Youth directors, remember building your program takes time. Just as I believe our pastors should remain in appointments longer to instill trust within local congregations, so youth directors need time to build trust among students and families. The average stay of a youth director is 18 months, which is foolishness. Don’t ask God, “What’s next?” Rather ask God, “What’s now?” Be present where you are and grow up that which God has begun in your midst. Befriend students, go to games, show up at school lunches, and serve students and their families. Don’t give a guilt trip for non-youth-group-attenders. Love students as Christ loved the Church. Mark 10.45, “For even the Son of Man came not to be served but to serve others and to give his life as a ransom for many.”
7. Cross the generation gap because seniors in your church really do want you to succeed.
A common misunderstanding among youth directors is that seniors don’t want kids around. Whereas not many people enjoy screaming kids running in the sanctuary and church halls, older people love children. I know it’s hard to believe, but these seniors were once children themselves! Older people see the future of the church by looking at the youth and children. This is one reason why we see so many youth and children’s buildings being constructed in our churches. Seniors are the top financial givers and prayer warriors in our churches. Seek their help in helping reach more students for Christ. 2 John 1.4 says, “It has given me great joy to find some of your children walking in the truth, just as the Father commanded us.”
8. Spend more than you budget.
If anyone told you I wrote this, I’m denying it right off! Now I speak from experience of someone who inadvertently spends more then I take in. (And I often get in trouble for it.) I don’t do it on purpose, but sometimes I do it because of my purpose. It’s my goal to reach youth for Christ and to provide opportunities for youth groups to attend events that help them grow in their love for Jesus. Is there any better investment than this? Save money on clergy moving expenses and spend it on the kids! If God tells me not to put a limit on a retreat and 400 students show up — even knowing I am going to end up in the red — I still do it. Why? Because I want to get in trouble? Heck no! I do it because I am called to echo the words of Jesus in Matthew 28.19-20 when he said, “Therefore, go and make disciples of all the nations, baptizing them in the name of the Father and the Son and the Holy Spirit. Teach these new disciples to obey all the commands I have given you.” I believe every soul is worth more than the money is takes to save that soul.

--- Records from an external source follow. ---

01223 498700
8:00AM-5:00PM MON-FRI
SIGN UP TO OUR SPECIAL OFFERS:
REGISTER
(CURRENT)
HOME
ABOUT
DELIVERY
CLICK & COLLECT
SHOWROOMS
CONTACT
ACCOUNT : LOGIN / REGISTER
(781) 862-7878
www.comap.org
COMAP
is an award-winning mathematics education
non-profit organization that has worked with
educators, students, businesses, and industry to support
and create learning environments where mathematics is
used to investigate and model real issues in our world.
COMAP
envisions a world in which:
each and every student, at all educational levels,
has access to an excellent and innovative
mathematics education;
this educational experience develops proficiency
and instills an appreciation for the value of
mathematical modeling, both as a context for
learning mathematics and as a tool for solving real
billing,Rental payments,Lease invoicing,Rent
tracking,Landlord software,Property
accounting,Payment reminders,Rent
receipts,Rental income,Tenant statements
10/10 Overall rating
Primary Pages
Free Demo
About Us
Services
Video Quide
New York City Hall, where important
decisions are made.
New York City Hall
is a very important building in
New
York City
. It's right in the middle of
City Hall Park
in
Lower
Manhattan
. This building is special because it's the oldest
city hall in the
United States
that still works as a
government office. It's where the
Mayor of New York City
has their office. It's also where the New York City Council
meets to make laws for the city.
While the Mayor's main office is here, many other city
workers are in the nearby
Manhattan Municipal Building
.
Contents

9. Accept that Jesus cares much more about your students than you do.
It’s hard to believe for a youth director that someone could love your kids as much as you do, but Jesus does. He loves those students way more than we could ever hope to or imagine. He knows their sins, their faults and their failures. He cares for their needs, for the alcoholic dad and the non-attentive mom. Often my heart breaks over the pain in the lives of students that I meet. And when I hear their stories, I just want to take them home. But the Good News of the Gospel is this — “For God loved the world so much that he gave his one and only Son, so that everyone who believes in him will not perish but have eternal life.” John 3.16. God loves our students way more than we do!
10. Don’t try to save the world or you’ll get a messianic complex.

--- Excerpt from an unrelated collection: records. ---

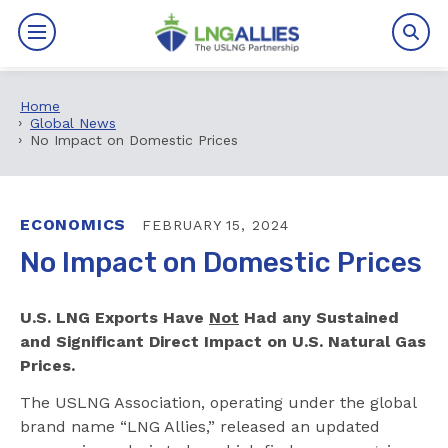
Home
By The Numbers
Global News
No Impact on Domestic Prices
Benefits
News
ECONOMICS
FEBRUARY 15, 2024
No Impact on Domestic Prices
Issues
U.S. LNG Exports Have
Not
Had any Sustained
Resources
and Significant Direct Impact on U.S. Natural Gas
Prices.
Events
The USLNG Association, operating under the global
About
brand name “LNG Allies,” released an updated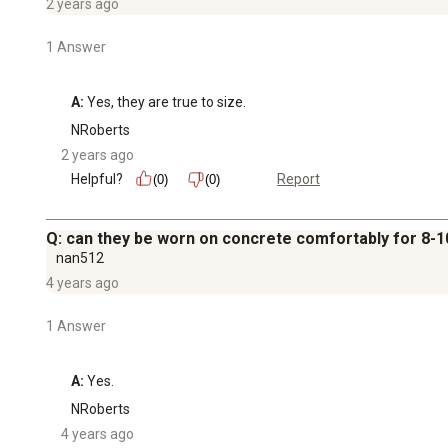
2 years ago
1 Answer
A:
 Yes, they are true to size.
NRoberts
2 years ago
Helpful?
Report
(0)
(0)
Q: can they be worn on concrete comfortably for 8-1
nan512
4 years ago
1 Answer
A:
 Yes.
NRoberts
4 years ago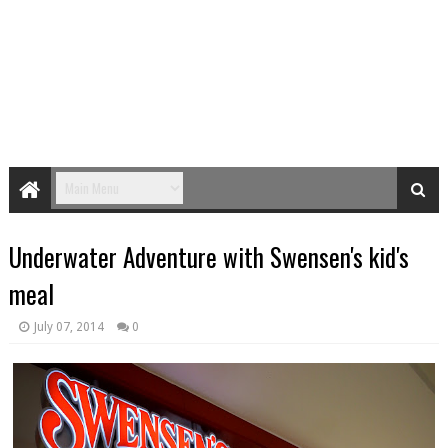
Underwater Adventure with Swensen's kid's
meal
July 07, 2014
0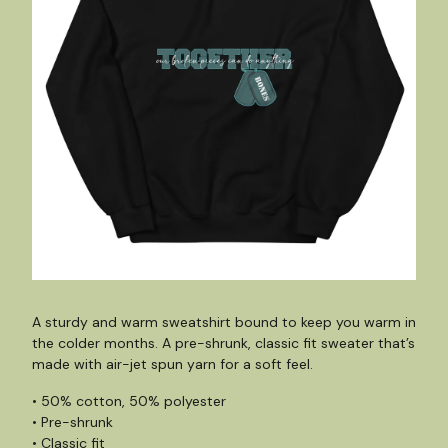
A sturdy and warm sweatshirt bound to keep you warm in
the colder months. A pre-shrunk, classic fit sweater that’s
made with air-jet spun yarn for a soft feel.
• 50% cotton, 50% polyester
• Pre-shrunk
• Classic fit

Sometimes youth ministry is tiring. We are underpaid and overworked. We are the low man (or woman) on the totem pole. We get the smallest office (which is good!) and we often feel misunderstood (which is bad.) And on top of that, our flock is a bunch of passion-filled, hormone-driven, adrenaline-filled-junkies who want to change the world and expect us to help! We put pressure on ourselves to be extra holy, truly sanctified, and Biblical experts. But the truth of the matter is this — there is one Savior, and we aren’t it. Admitting our faults and acknowledging our weakness only makes us rely upon The Lord even more. As 2 Corinthians 12.9 says, “Each time Jesus said, ‘My grace is all you need. My power works best in weakness.’ So now I am glad to boast about my weaknesses, so that the power of Christ can work through me.”